From: Saeed Mahameed <saeed@kernel.org>
To: "David S. Miller" <davem@davemloft.net>,
Jakub Kicinski <kuba@kernel.org>
Cc: netdev@vger.kernel.org, Leon Romanovsky <leonro@nvidia.com>,
Moshe Shemesh <moshe@nvidia.com>,
Saeed Mahameed <saeedm@nvidia.com>
Subject: [net-next 06/15] net/mlx5: Check returned value from health recover sequence
Date: Thu, 11 Mar 2021 14:37:14 -0800 [thread overview]
Message-ID: <20210311223723.361301-7-saeed@kernel.org> (raw)

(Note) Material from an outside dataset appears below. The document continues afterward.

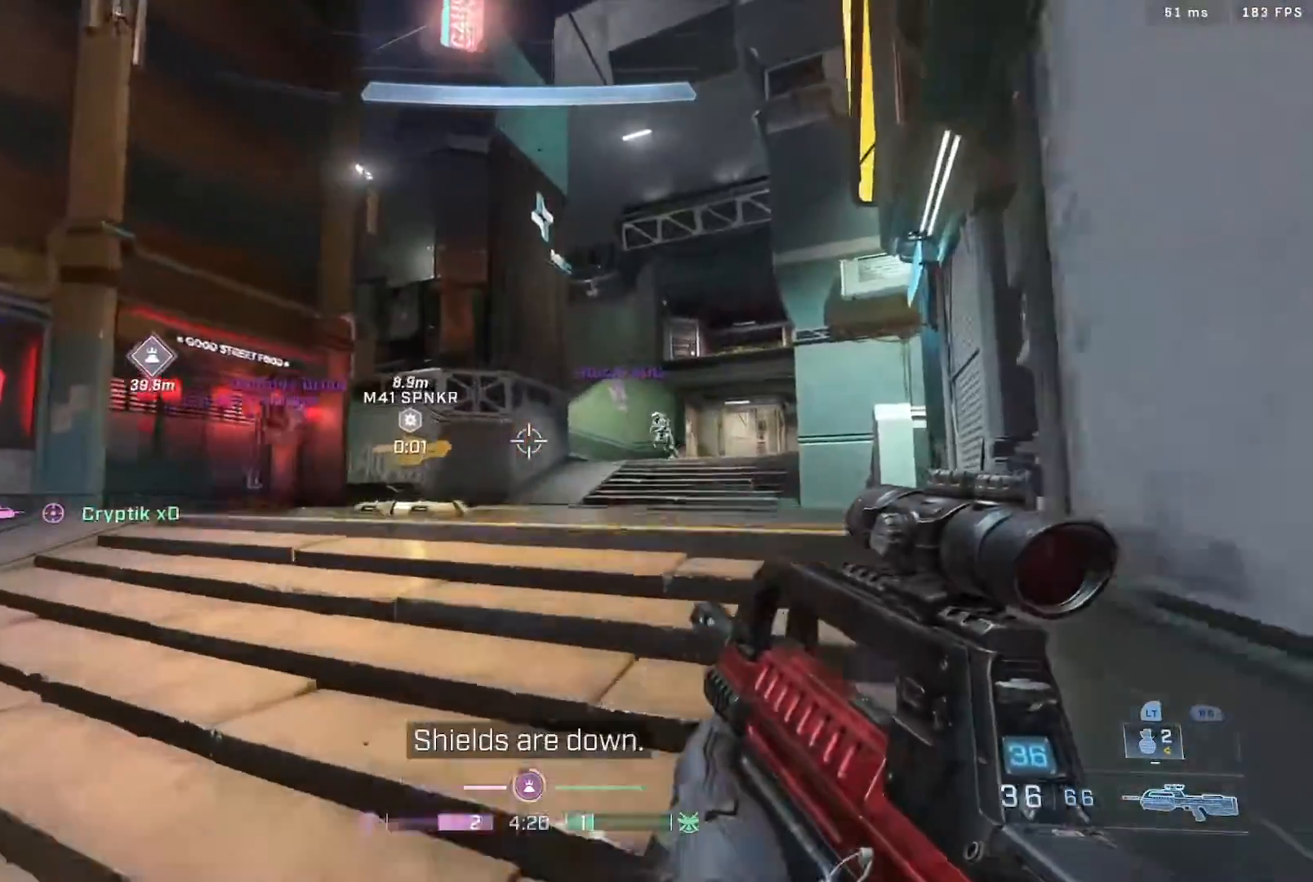
{"buttons": ["B"], "left_stick": "left", "right_stick": "center", "events": [[83, "left_stick", "center"], [100, "right_stick", "right"], [267, "R2", "down"], [300, "right_stick", "center"], [367, "B", "down"], [400, "left_stick", "left"], [467, "R2", "up"]]}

In-Reply-To: <20210311223723.361301-1-saeed@kernel.org>
From: Leon Romanovsky <leonro@nvidia.com>
MLX5_INTERFACE_STATE_UP is far from being reliable check for success to
recover, because it can be changed any time and health logic doesn't
have any locks to protect from it.
The locks are not needed here because health recover is good to have,
but not must to success, so rely on the returned value from the
mlx5_recover_device() as a marker for success/failure.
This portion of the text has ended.